Chotai Pranit N, Manning Lisa, Eithun Benjamin, Ross Joshua C, Eubanks James W, Hamner Chad, Gosain Ankush
Division of Pediatric Surgery, Department of Surgery, University of Tennessee Health Science Center, Memphis, Tennessee.
Pediatric Trauma Program, American Family Children's Hospital, University of Wisconsin, Madison, Wisconsin.
J Surg Res. 2017 May 15;212:108-113. doi: 10.1016/j.jss.2017.01.024. Epub 2017 Jan 29.
The purpose of this study was to determine the incidence of traumatic injuries, factors associated with mortality, and need for pediatric trauma surgery involvement for drowning and near-drowning events in children.
An institutional review board-approved, retrospective chart review was performed at three American College of Surgeons-verified Pediatric Trauma Centers (2011-2014). Patients with International Classification of Diseases, Ninth Revision, codes or E-codes for fatal-nonfatal drowning, fall into water, accidental drowning, or submersion were included. Bivariate analysis using chi-square or Fisher exact test for nominal variables and Mann-Whitney U test for continuous variables was performed.
A total of 363 patients (median 3.17 y [18 d-17 y]) met the inclusion criteria. Drowning sites included pool (81.5%), bathtub (12.9%), and natural water (5.2%). A witnessed fall or dive was reported in 34.9%, 57.9% did not fall or dive, and 7% had an unwitnessed event. Most patients did not undergo cervical spine (83%) or brain imaging (75.5%). Seven patients (1.92%) had associated soft tissue injuries. Two patients (0.006%) received surgical intervention (bronchoscopy and extracorporeal membrane oxygenation) within 24 h of presentation. Only 2.2% were admitted to the pediatric trauma service.
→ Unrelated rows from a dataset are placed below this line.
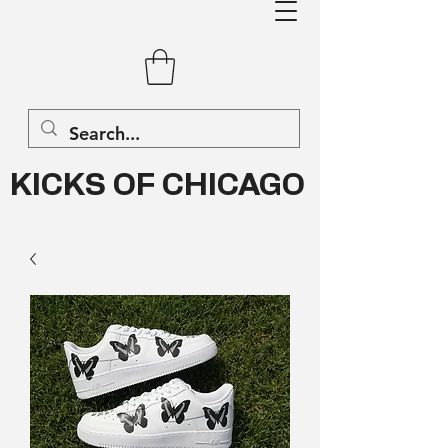
KICKS OF CHICAGO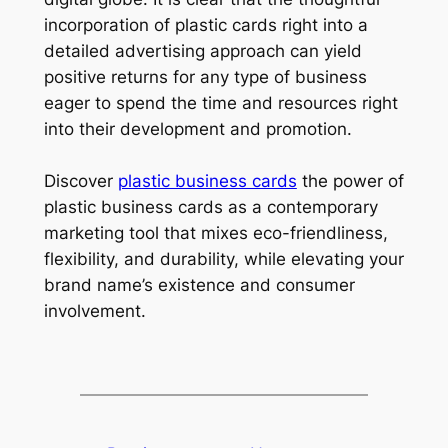
incorporation of plastic cards right into a
detailed advertising approach can yield
positive returns for any type of business
eager to spend the time and resources right
into their development and promotion.
Discover
plastic business cards
the power of
plastic business cards as a contemporary
marketing tool that mixes eco-friendliness,
flexibility, and durability, while elevating your
brand name’s existence and consumer
involvement.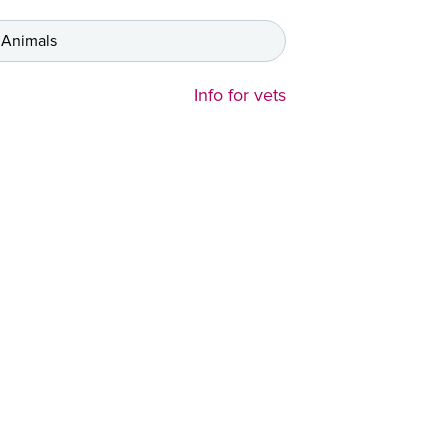
 Animals
Info for vets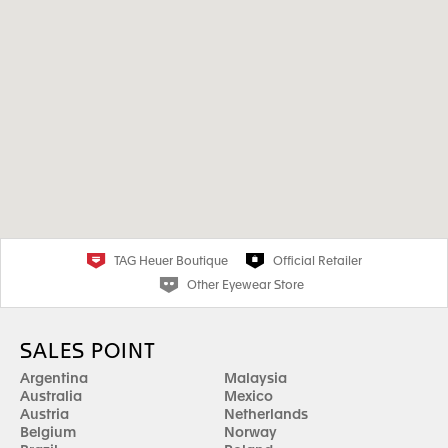
TAG Heuer Boutique
Official Retailer
Other Eyewear Store
SALES POINT
Argentina
Malaysia
Australia
Mexico
Austria
Netherlands
Belgium
Norway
The percentage of patients discharged home from the emergency department was 10.2%. Overall mortality was 12.4%. Factors associated with mortality included transfer from outside hospital (P = 0.016), presence of hypothermia on arrival (P < 0.0001), Glasgow Coma Scale of 3 on arrival (P < 0.0001), drowning in a pool (P = 0.013), or undergoing brain cooling at admission (P = 0.011).
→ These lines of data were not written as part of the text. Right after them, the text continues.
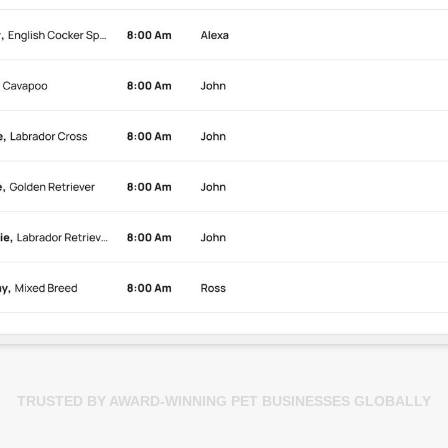
TRUSTED BY AWARD-WINNING PET BUSINESSES GLOBALLY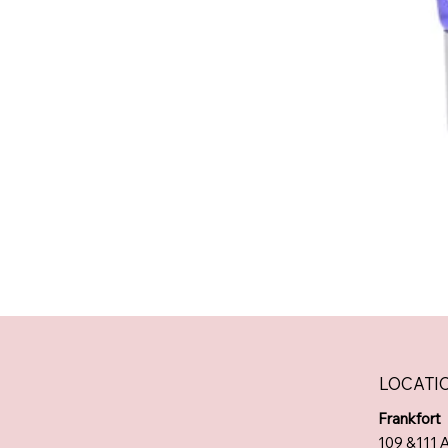
LOCATI
Frankfort
109 &111 A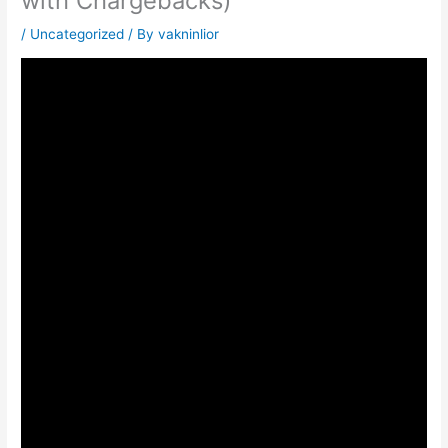
with Chargebacks)
/
Uncategorized
/ By
vakninlior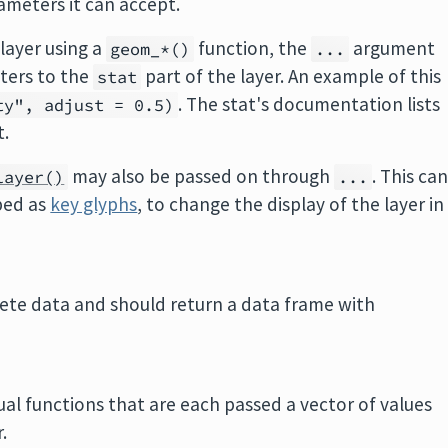
ameters it can accept.
layer using a
function, the
argument
geom_*()
...
ters to the
part of the layer. An example of this
stat
. The stat's documentation lists
ty", adjust = 0.5)
t.
may also be passed on through
. This ca
layer()
...
bed as
key glyphs
, to change the display of the layer in
lete data and should return a data frame with
dual functions that are each passed a vector of values
.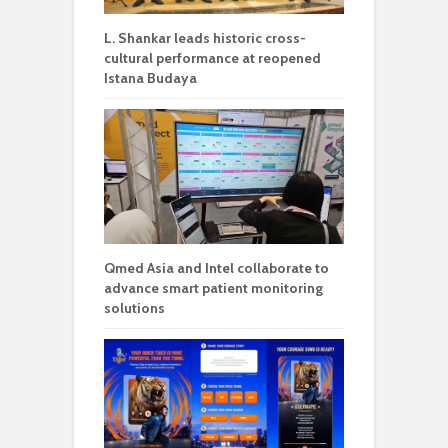
L. Shankar leads historic cross-
cultural performance at reopened
Istana Budaya
Qmed Asia and Intel collaborate to
advance smart patient monitoring
solutions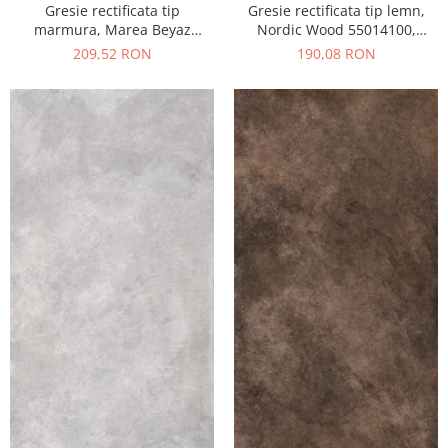
Gresie rectificata tip
Gresie rectificata tip lemn,
marmura, Marea Beyaz
Nordic Wood 55014100,
55015330, 60x120 cm, alb,
60x120 cm, maro, finisaj mat
209,52 RON
190,08 RON
finisaj lucios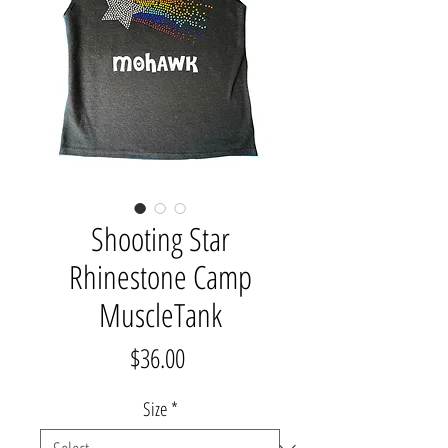
Shooting Star
Rhinestone Camp
MuscleTank
Price
$36.00
Size
*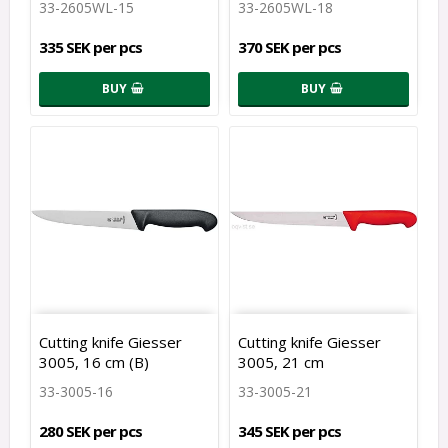
33-2605WL-15
33-2605WL-18
335 SEK per pcs
370 SEK per pcs
BUY
BUY
Cutting knife Giesser
Cutting knife Giesser
3005, 16 cm (B)
3005, 21 cm
33-3005-16
33-3005-21
280 SEK per pcs
345 SEK per pcs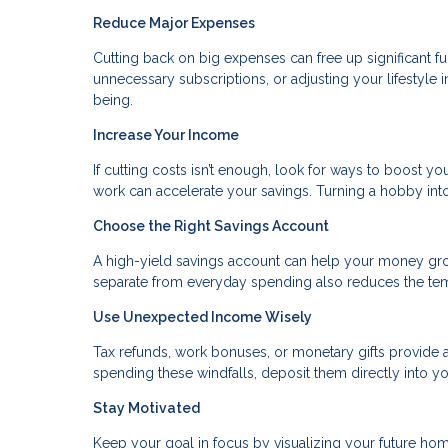
Reduce Major Expenses
Cutting back on big expenses can free up significant fu
unnecessary subscriptions, or adjusting your lifestyle 
being.
Increase Your Income
If cutting costs isn’t enough, look for ways to boost you
work can accelerate your savings. Turning a hobby in
Choose the Right Savings Account
A high-yield savings account can help your money gr
separate from everyday spending also reduces the temp
Use Unexpected Income Wisely
Tax refunds, work bonuses, or monetary gifts provide a
spending these windfalls, deposit them directly into yo
Stay Motivated
Keep your goal in focus by visualizing your future home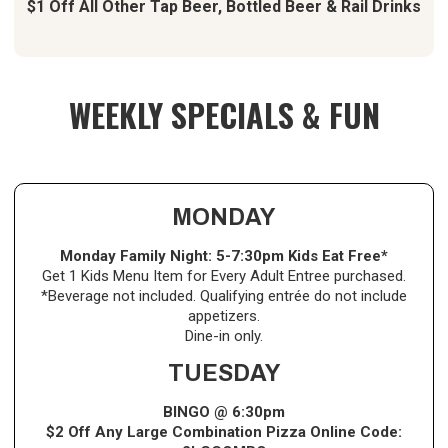
$1 Off All Other Tap Beer, Bottled Beer & Rail Drinks
WEEKLY SPECIALS & FUN
MONDAY
Monday Family Night:
5-7:30pm Kids Eat Free*
Get 1 Kids Menu Item for Every Adult Entree purchased.
*Beverage not included. Qualifying entrée do not include
appetizers.
Dine-in only.
TUESDAY
BINGO @ 6:30pm
$2 Off Any Large Combination Pizza Online Code:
This is the largest reported series of pediatric near-drowning events. Only rarely did patients require immediate surgical attention and the majority were admitted to nonsurgical services. These data suggest that routine pediatric trauma surgery service involvement in patients with near-drowning events may be unnecessary.
本研究旨在确定儿童溺水和近乎溺水事件中创伤性损伤的发生率、与死亡率相关的因素以及小儿创伤外科介入的必要性。
在美国外科学院认证的三家小儿创伤中心(2011 - 2014年)进行了一项经机构审查委员会批准的回顾性病历审查。纳入具有国际疾病分类第九版编码或E编码的致命 - 非致命溺水、落水、意外溺水或浸没患者。对名义变量使用卡方检验或Fisher精确检验,对连续变量使用Mann - Whitney U检验进行双变量分析。
共有363例患者(中位数3.17岁[18天 - 17岁])符合纳入标准。溺水地点包括游泳池(81.5%)、浴缸(12.9%)和天然水域(5.2%)。34.9%的患者有目睹的跌倒或跳水情况,57.9%没有跌倒或跳水,7%为未目睹事件。大多数患者未进行颈椎(83%)或脑部成像(75.5%)。7例患者(1.92%)伴有软组织损伤。2例患者(0.006%)在就诊后24小时内接受了手术干预(支气管镜检查和体外膜肺氧合)。仅2.2%的患者被收入小儿创伤科。从急诊科出院回家的患者比例为10.2%。总体死亡率为12.4%。与死亡率相关的因素包括从外院转运(P = 0.016)、入院时体温过低(P < 0.0001)、入院时格拉斯哥昏迷量表评分为3分(P < 0.0001)、在游泳池溺水(P = 0.013)或入院时接受脑部降温(P = 0.011)。
这是所报道的最大系列小儿近乎溺水事件。患者很少需要立即进行手术治疗,大多数患者被收入非外科科室。这些数据表明,常规让小儿创伤外科参与近乎溺水事件患者的治疗可能没有必要。